Current tap is too high and even with injected co2 im only able to get it down to about 7.6. Im looking for a way to lower my pH and ran across pH down. Does it have any ill effect I should know about?


----------



## KevinC (May 24, 2004)

If you get a high enough CO2 level (depends on KH as well as pH), you don't need to use a pH down product. However:

I'm not sure if you are referring to one particular product, so I'll talk about reducing pH in general:

Some pH down products use phosphoric acid (H3PO4) or monobasic sodium phosphate (NaH2PO4). Both are acidic (pH<7) and will lower your pH. The problem is the resulting phosphate available for algae growth. The acid reacts with bicarbonate and carbonate ions in the water, ultimately producing water, CO2, and phosphate.

Other pH down products use a dilute mineral acid solution (HCl or H2SO4). The resulting chloride and sulfate ions will not cause a problem in the tank. Here the acid also reacts with bicarbonate and carbonate ions, producing water, CO2, and the chloride or sulfate ions. 

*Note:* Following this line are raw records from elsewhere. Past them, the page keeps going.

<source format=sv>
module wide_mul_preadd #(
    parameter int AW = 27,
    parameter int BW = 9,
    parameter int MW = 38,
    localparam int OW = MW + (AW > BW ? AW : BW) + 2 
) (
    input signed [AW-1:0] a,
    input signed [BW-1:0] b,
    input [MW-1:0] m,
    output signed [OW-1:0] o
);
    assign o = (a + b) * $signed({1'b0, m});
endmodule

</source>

One other warning though: these products work by destroying some of your bicarbonate buffering (KH). If you are injecting CO2 as well, you could end up with a pH crash. Also, be sure to re-measure KH after using these products BEFORE you turn the CO2 on.

Kevin


----------



## malkore (Nov 3, 2003)

DO NOT USE PH DOWN!

this is a temporary chemical 'fix' that won't last long at all. Best way to lower pH is to use CO2 injection, or cut your tap water with RO water.

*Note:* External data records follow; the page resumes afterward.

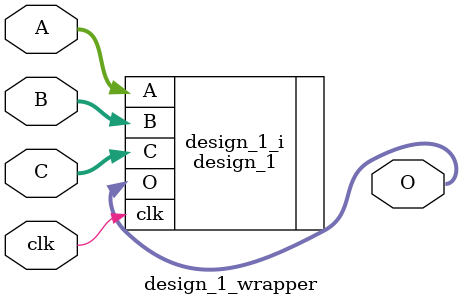
<source format=v>
`timescale 1 ps / 1 ps

module design_1_wrapper
   (A,
    B,
    C,
    O,
    clk);
  input [31:0]A;
  input [31:0]B;
  input [31:0]C;
  output [31:0]O;
  input clk;

  wire [31:0]A;
  wire [31:0]B;
  wire [31:0]C;
  wire [31:0]O;
  wire clk;

  design_1 design_1_i
       (.A(A),
        .B(B),
        .C(C),
        .O(O),
        .clk(clk));
endmodule

</source>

Why do you think pH down is a solution? and why do you think your pH is too high? 7.6 is a fine pH for 99% of fish out there. If CO2 injection won't lower it, pH down might, but it won't increase your CO2 levels. As soon as you start adding acids or artificial buffers to the water, the pH/Kh chart goes out the window because the chemistry isn't natural anymore.


----------



## Hypancistrus (Oct 28, 2004)

If your tap has a high pH due to a high kH, then Seachem Acid Buffer will lower the kH and therefore the pH. It will not invalidate the CO2 chart.

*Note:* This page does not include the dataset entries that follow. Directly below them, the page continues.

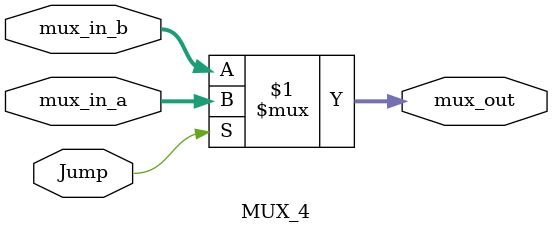
<source format=v>
`timescale 1ns / 1ps


module MUX_4(Jump, mux_in_a, mux_in_b, mux_out);
    input Jump;
    input [31:0] mux_in_a, mux_in_b;
    output [31:0] mux_out;
    
    assign mux_out = (Jump)? mux_in_a : mux_in_b;
    
endmodule

</source>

I don't know what is in pH Down, so I can't recommend it.


----------



## DarkCobra (Jun 22, 2004)

I have used a pH Down product in the past before I started CO2 supplementation, and I can tell you that it was pure algae in a bottle.

It was phosphate-based, but it didn't say that on the bottle. Only in very fine print, "Not for use in planted aquaria." It didn't go into the gory details of why: "...because it will smother your plants in algae!"

Don't use a pH reducer unless you're *certain* it's not phosphate based. Hydrochloric and sulphuric acid based products are fine. Common pool hydrochloric (muriatic) works and is $6 for a lifetime supply, but you have to dilute heavily it prior to use. It's far too dangerous to handle in the original concentration. Be careful doing that.

But if your water has such a high KH that you need a pH reducer in addition to CO2, you may want to look into using distilled or RO water instead.


----------



## tazcrash69 (Sep 27, 2005)

If you need to lower your pH, you could supplement tap with RO water.
It's a lot more natural that pH down.


----------



## TAF CAF (Jan 12, 2006)

I have used PH DOWN several times, as my water is very high pH and I prefer to keep 7.0 (for breeding and sensitive fish). I have found that using it causes no imediate ill effects, but for long after I have hell with keeping the pH balanced. 

I try to use *distilled* water from the store pre mixed with my tap water to more naturally lower the pH.


----------



## Wei (Jan 1, 2005)

thanks guys I think I will take ur advice and stay away form it and just slow bump up my co2 injection til I get the right pH.


----------



## malkore (Nov 3, 2003)

One thing to note: if you're lowering pH to get fish to breed, CO2 may not work at all to induce spawning.
Fish 'feel' both the pH and the hardness of the water. It seems that its really the hardness that induces spawning not pH alone.


----------